WORK ITEM » When duplicating the records beneath this instruction, omit every picture and keep all else exact.

┌─ EXCERPTED RECORDS

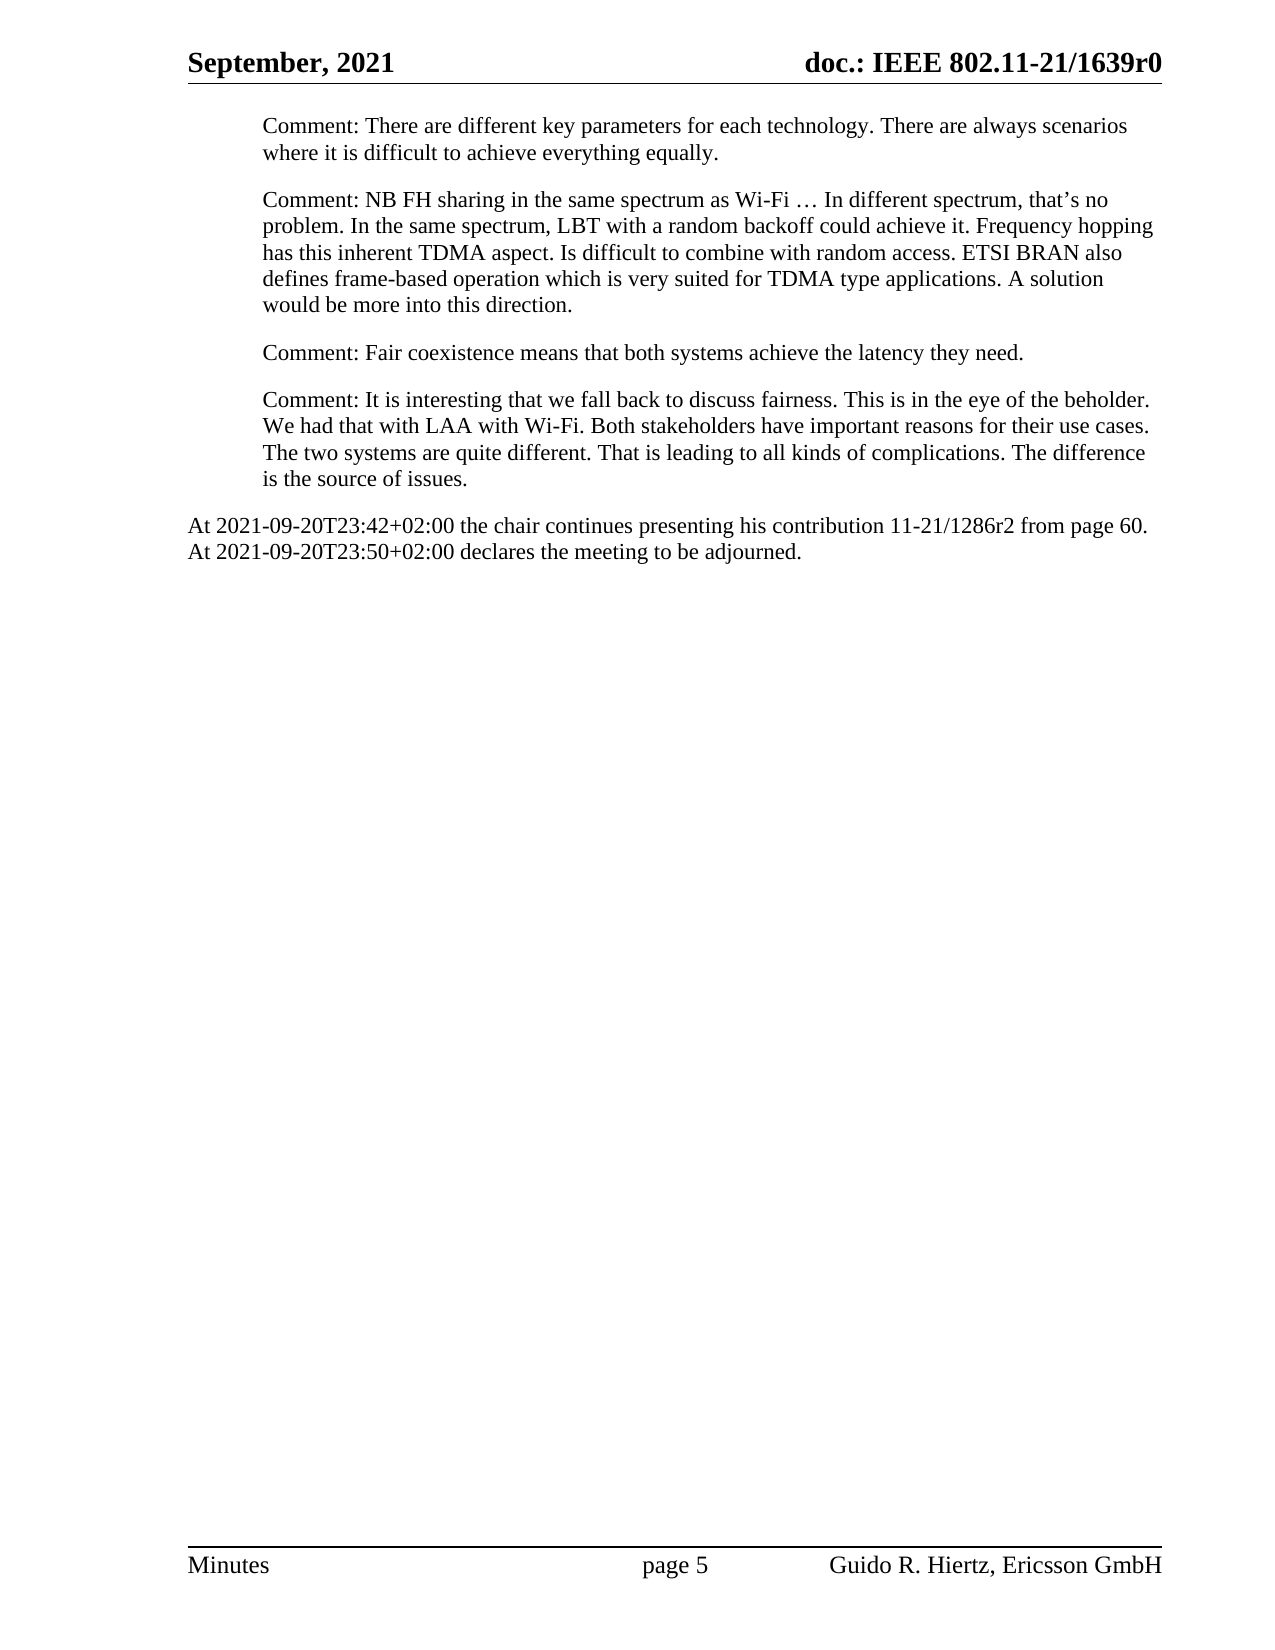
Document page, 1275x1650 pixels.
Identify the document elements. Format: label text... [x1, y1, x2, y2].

text Comment: NB FH sharing in the same spectrum as Wi-Fi … In different spectrum, that’s no problem. In the same spectrum, LBT with a random backoff could achieve it. Frequency hopping has this inherent TDMA aspect. Is difficult to combine with random access. ETSI BRAN also defines frame-based operation which is very suited for TDMA type applications. A solution would be more into this direction. [262, 186, 1162, 318]
text Comment: It is interesting that we fall back to discuss fairness. This is in the eye of the beholder. We had that with LAA with Wi-Fi. Both stakeholders have important reasons for their use cases. The two systems are quite different. That is leading to all kinds of complications. The difference is the source of issues. [262, 386, 1162, 491]
text Comment: Fair coexistence means that both systems achieve the latency they need. [262, 339, 1162, 365]
text Comment: There are different key parameters for each technology. There are always scenarios where it is difficult to achieve everything equally. [262, 112, 1162, 165]
text At 2021-09-20T23:42+02:00 the chair continues presenting his contribution 11-21/1286r2 from page 60. At 2021-09-20T23:50+02:00 declares the meeting to be adjourned. [187, 512, 1162, 565]
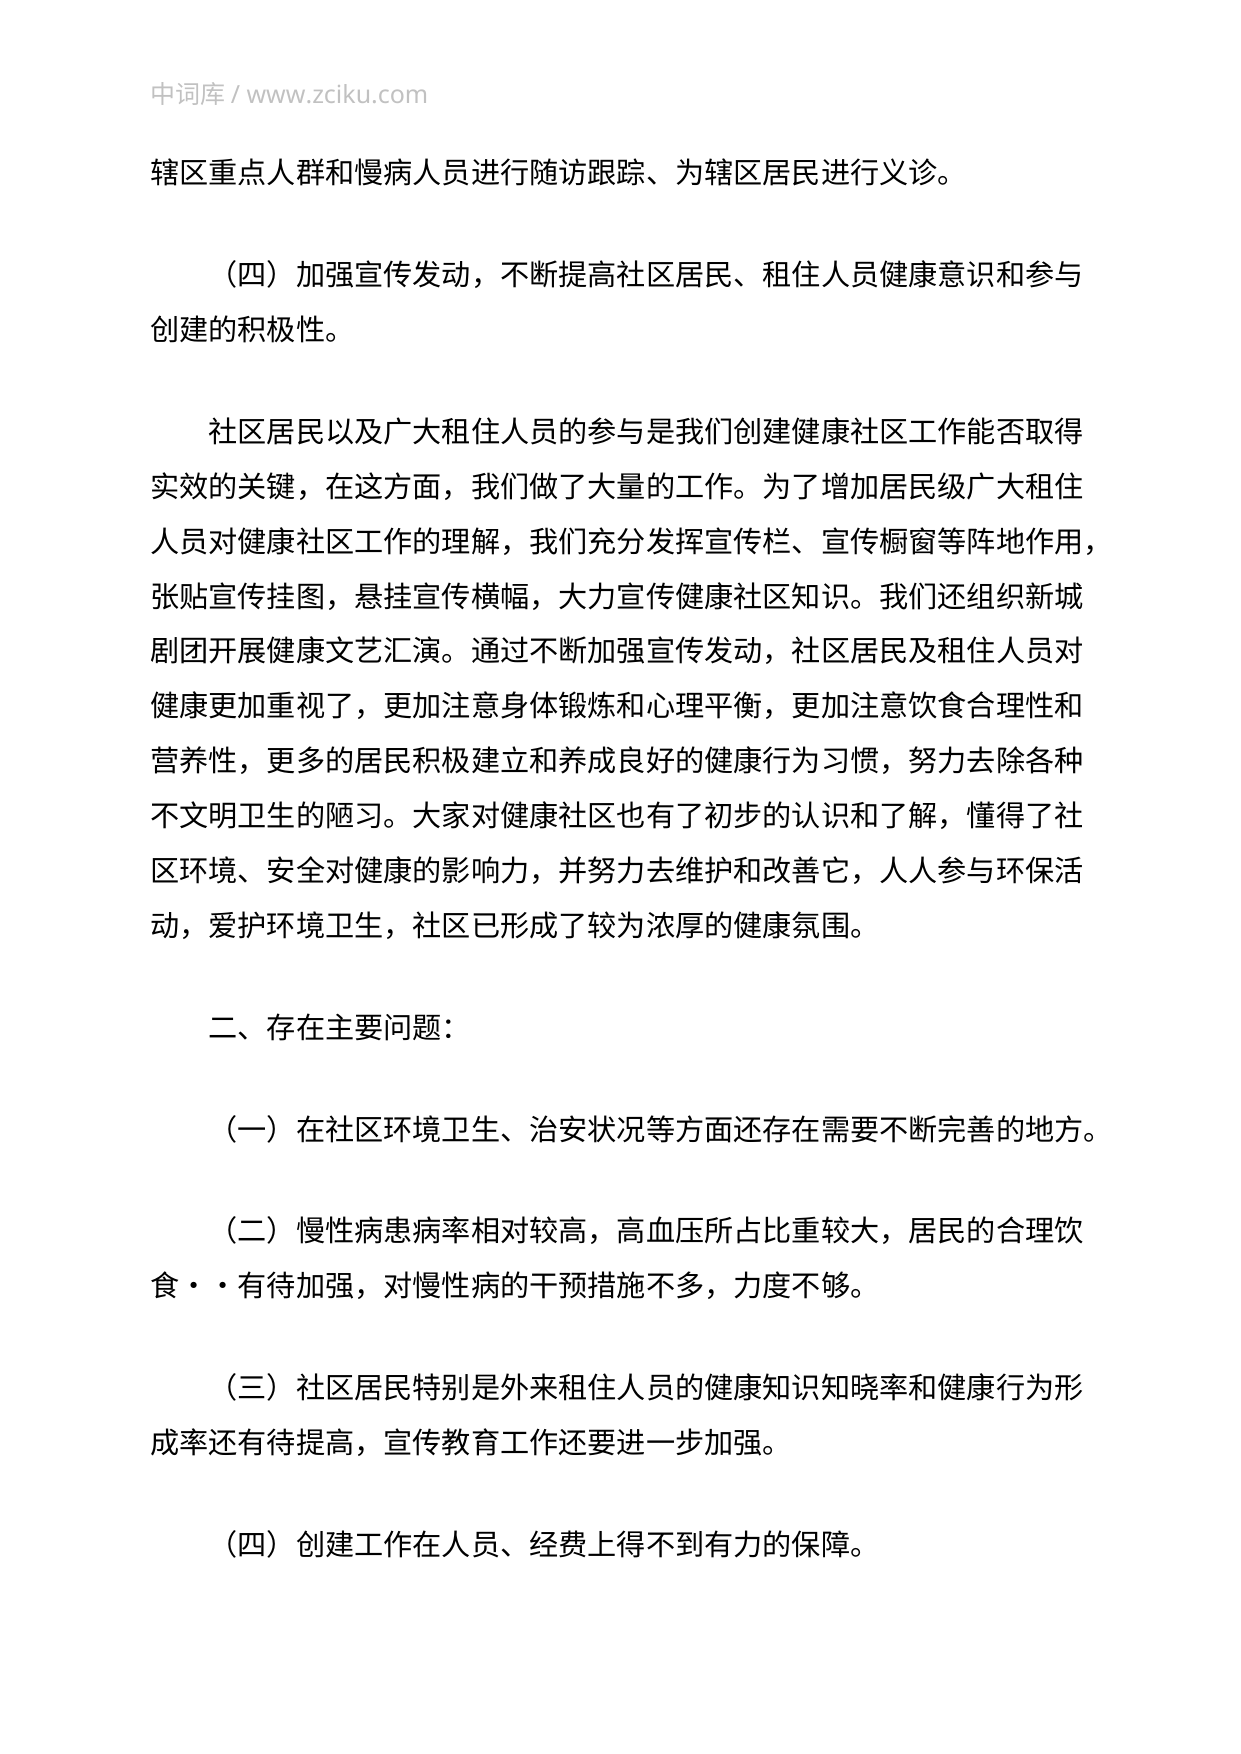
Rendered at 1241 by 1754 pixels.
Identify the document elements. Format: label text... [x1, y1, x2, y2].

text 二、存在主要问题： [150, 1004, 1090, 1047]
text （四）创建工作在人员、经费上得不到有力的保障。 [150, 1521, 1090, 1563]
text （四）加强宣传发动，不断提高社区居民、租住人员健康意识和参与创建的积极性。 [150, 252, 1090, 349]
text （一）在社区环境卫生、治安状况等方面还存在需要不断完善的地方。 [150, 1106, 1090, 1148]
text （二）慢性病患病率相对较高，高血压所占比重较大，居民的合理饮食••有待加强，对慢性病的干预措施不多，力度不够。 [150, 1208, 1090, 1305]
text （三）社区居民特别是外来租住人员的健康知识知晓率和健康行为形成率还有待提高，宣传教育工作还要进一步加强。 [150, 1364, 1090, 1462]
text 社区居民以及广大租住人员的参与是我们创建健康社区工作能否取得实效的关键，在这方面，我们做了大量的工作。为了增加居民级广大租住 人员对健康社区工作的理解，我们充分发挥宣传栏、宣传橱窗等阵地作用，张贴宣传挂图，悬挂宣传横幅，大力宣传健康社区知识。我们还组织新城剧团开展健康文艺汇演。通过不断加强宣传发动，社区居民及租住人员对健康更加重视了，更加注意身体锻炼和心理平衡，更加注意饮食合理性和营养性，更多的居民积极建立和养成良好的健康行为习惯，努力去除各种不文明卫生的陋习。大家对健康社区也有了初步的认识和了解，懂得了社区环境、安全对健康的影响力，并努力去维护和改善它，人人参与环保活动，爱护环境卫生，社区已形成了较为浓厚的健康氛围。 [150, 408, 1090, 945]
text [150, 150, 1090, 192]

└─

TASK ANSWER »
Document page, 1275x1650 pixels.
Identify the document elements. Format: label text... [x1, y1, x2, y2].

text Comment: NB FH sharing in the same spectrum as Wi-Fi … In different spectrum, that’s no problem. In the same spectrum, LBT with a random backoff could achieve it. Frequency hopping has this inherent TDMA aspect. Is difficult to combine with random access. ETSI BRAN also defines frame-based operation which is very suited for TDMA type applications. A solution would be more into this direction. [262, 186, 1162, 318]
text Comment: It is interesting that we fall back to discuss fairness. This is in the eye of the beholder. We had that with LAA with Wi-Fi. Both stakeholders have important reasons for their use cases. The two systems are quite different. That is leading to all kinds of complications. The difference is the source of issues. [262, 386, 1162, 491]
text Comment: Fair coexistence means that both systems achieve the latency they need. [262, 339, 1162, 365]
text Comment: There are different key parameters for each technology. There are always scenarios where it is difficult to achieve everything equally. [262, 112, 1162, 165]
text At 2021-09-20T23:42+02:00 the chair continues presenting his contribution 11-21/1286r2 from page 60. At 2021-09-20T23:50+02:00 declares the meeting to be adjourned. [187, 512, 1162, 565]
Rendered at 1241 by 1754 pixels.
Identify the document elements. Format: label text... [x1, y1, x2, y2].

text 二、存在主要问题： [150, 1004, 1090, 1047]
text （四）创建工作在人员、经费上得不到有力的保障。 [150, 1521, 1090, 1563]
text （四）加强宣传发动，不断提高社区居民、租住人员健康意识和参与创建的积极性。 [150, 252, 1090, 349]
text （一）在社区环境卫生、治安状况等方面还存在需要不断完善的地方。 [150, 1106, 1090, 1148]
text （二）慢性病患病率相对较高，高血压所占比重较大，居民的合理饮食••有待加强，对慢性病的干预措施不多，力度不够。 [150, 1208, 1090, 1305]
text （三）社区居民特别是外来租住人员的健康知识知晓率和健康行为形成率还有待提高，宣传教育工作还要进一步加强。 [150, 1364, 1090, 1462]
text 社区居民以及广大租住人员的参与是我们创建健康社区工作能否取得实效的关键，在这方面，我们做了大量的工作。为了增加居民级广大租住 人员对健康社区工作的理解，我们充分发挥宣传栏、宣传橱窗等阵地作用，张贴宣传挂图，悬挂宣传横幅，大力宣传健康社区知识。我们还组织新城剧团开展健康文艺汇演。通过不断加强宣传发动，社区居民及租住人员对健康更加重视了，更加注意身体锻炼和心理平衡，更加注意饮食合理性和营养性，更多的居民积极建立和养成良好的健康行为习惯，努力去除各种不文明卫生的陋习。大家对健康社区也有了初步的认识和了解，懂得了社区环境、安全对健康的影响力，并努力去维护和改善它，人人参与环保活动，爱护环境卫生，社区已形成了较为浓厚的健康氛围。 [150, 408, 1090, 945]
text [150, 150, 1090, 192]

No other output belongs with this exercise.